• Task prompt
Copy out the lines of all the entries, changing "phylum" to "division" wherever it occurs and leaving every other word as it is. Omit the pictures.

• Given information
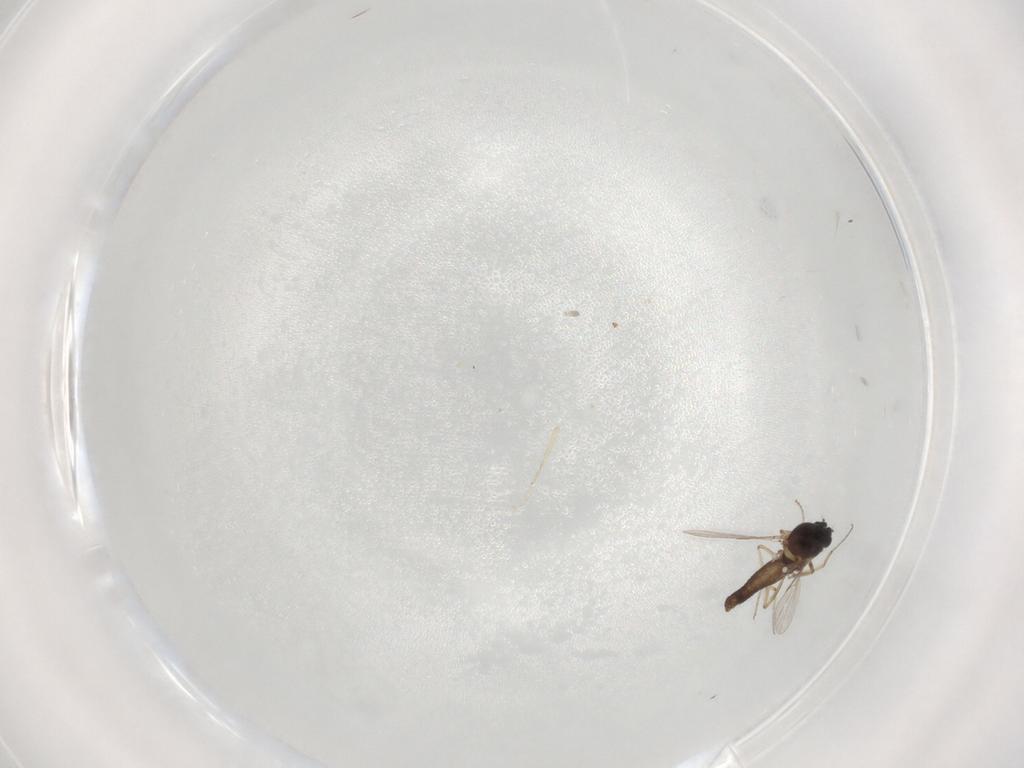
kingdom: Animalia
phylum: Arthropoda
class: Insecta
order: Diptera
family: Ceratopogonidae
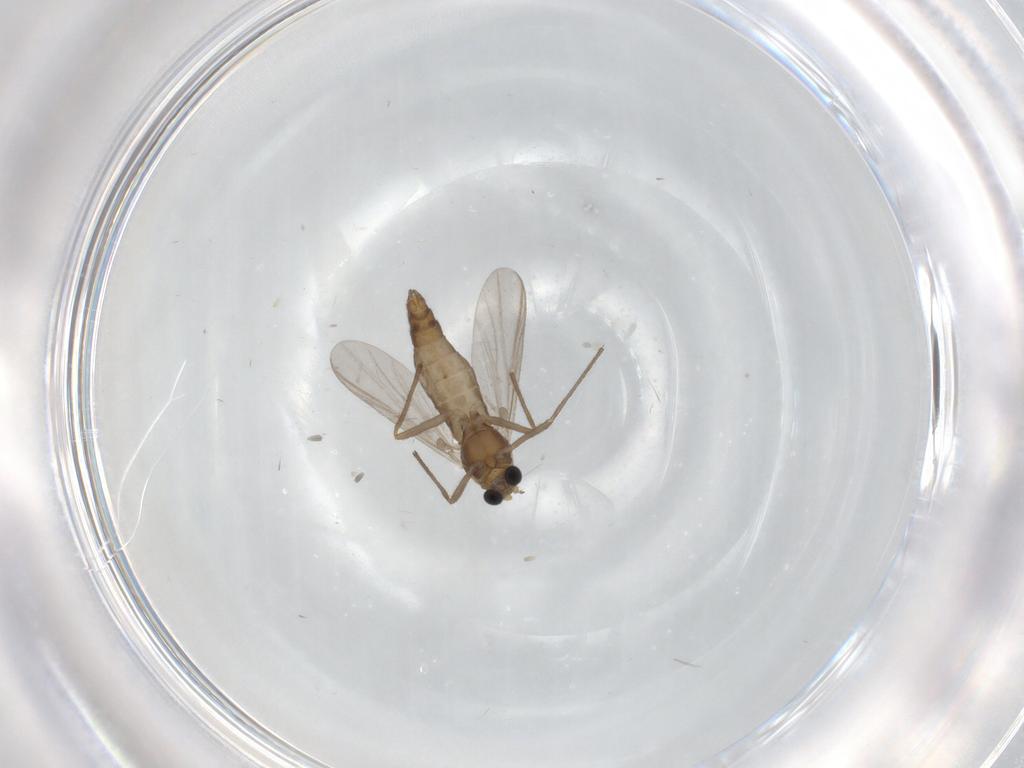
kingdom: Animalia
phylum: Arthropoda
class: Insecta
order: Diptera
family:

• Response
kingdom: Animalia
division: Arthropoda
class: Insecta
order: Diptera
family: Ceratopogonidae
kingdom: Animalia
division: Arthropoda
class: Insecta
order: Diptera
family:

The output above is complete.